Retardation of lipid oxidation using gelatin film incorporated with longan seed extract compared with BHT.

Journal of food science and technology (2015-09-08)
Samart Sai-Ut, Soottawat Benjakul, Saroat Rawdkuen
ABSTRAKT

The aim of the present work was to apply the gelatin films with different levels of longan seed extract (LS) or butylated hydroxytoluene (BHT) on retardation of lipid oxidation in soybean oil. The films incorporated with various concentrations of aqueous LS (0, 50, 100, 300, and 500 ppm) or BHT (50, and 100 ppm) were developed. The films had transmittance percentages of 60-80 % at 570 nm and showed good light barrier properties when the concentration of LS or BHT increased. About 97 % protein solubility and 41 to 54 % water solubility were obtained for the developed films.
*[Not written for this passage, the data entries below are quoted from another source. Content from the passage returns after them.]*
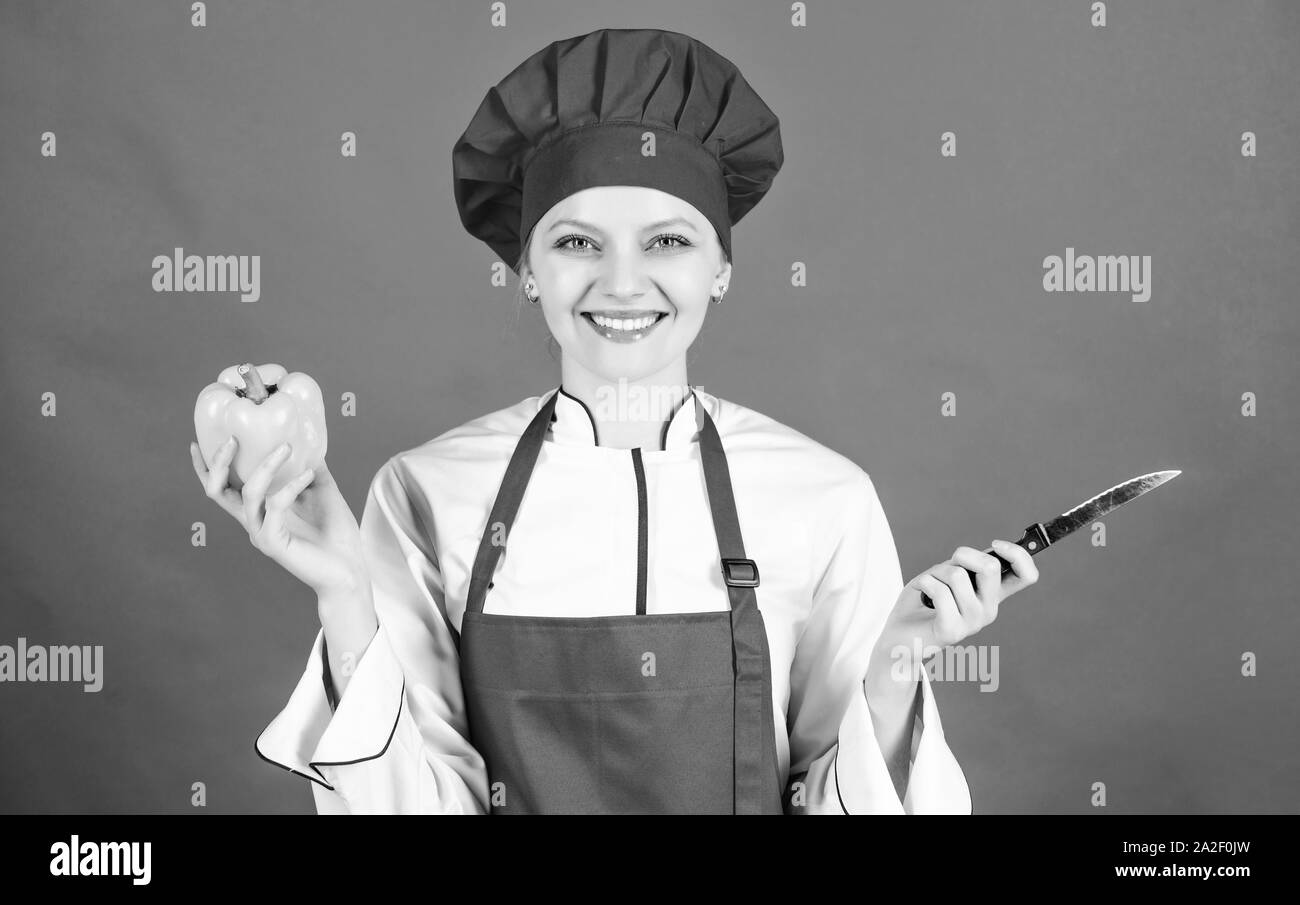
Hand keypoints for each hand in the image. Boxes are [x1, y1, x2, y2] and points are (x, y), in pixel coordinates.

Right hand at [190, 435, 370, 598]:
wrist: (349, 570)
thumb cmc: (334, 532)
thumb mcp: (322, 490)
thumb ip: (311, 468)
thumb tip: (310, 440)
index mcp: (258, 510)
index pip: (221, 488)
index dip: (205, 468)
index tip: (196, 442)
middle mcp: (253, 522)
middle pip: (217, 491)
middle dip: (219, 462)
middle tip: (234, 439)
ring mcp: (261, 533)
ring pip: (249, 493)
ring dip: (267, 465)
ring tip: (287, 447)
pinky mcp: (274, 543)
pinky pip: (275, 506)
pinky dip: (291, 486)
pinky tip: (310, 474)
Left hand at [868, 539, 1038, 687]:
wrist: (900, 635)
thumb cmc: (923, 600)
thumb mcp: (948, 574)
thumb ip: (965, 564)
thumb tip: (976, 554)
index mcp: (992, 595)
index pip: (1027, 576)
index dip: (1019, 555)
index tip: (997, 544)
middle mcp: (989, 610)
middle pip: (990, 567)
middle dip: (964, 554)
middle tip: (949, 563)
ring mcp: (973, 623)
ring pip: (957, 575)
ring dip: (935, 572)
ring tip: (929, 585)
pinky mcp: (952, 631)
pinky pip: (939, 591)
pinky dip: (924, 583)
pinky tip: (921, 592)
Antioxidative activity of gelatin films incorporated with LS increased markedly with increasing storage time as indicated by the increase in DPPH radical scavenging activity (41-50 %) (P < 0.05). Films incorporated with LS or BHT showed the preventive effect on lipid oxidation of soybean oil during 30 days of storage. At the level of 500 ppm, LS provided the highest efficacy for lipid oxidation retardation as evidenced by lower conjugated diene (CD) values (P > 0.05). According to these findings, gelatin film incorporated with longan seed extract or BHT could be used as a tool to prolong the shelf-life of oily foods.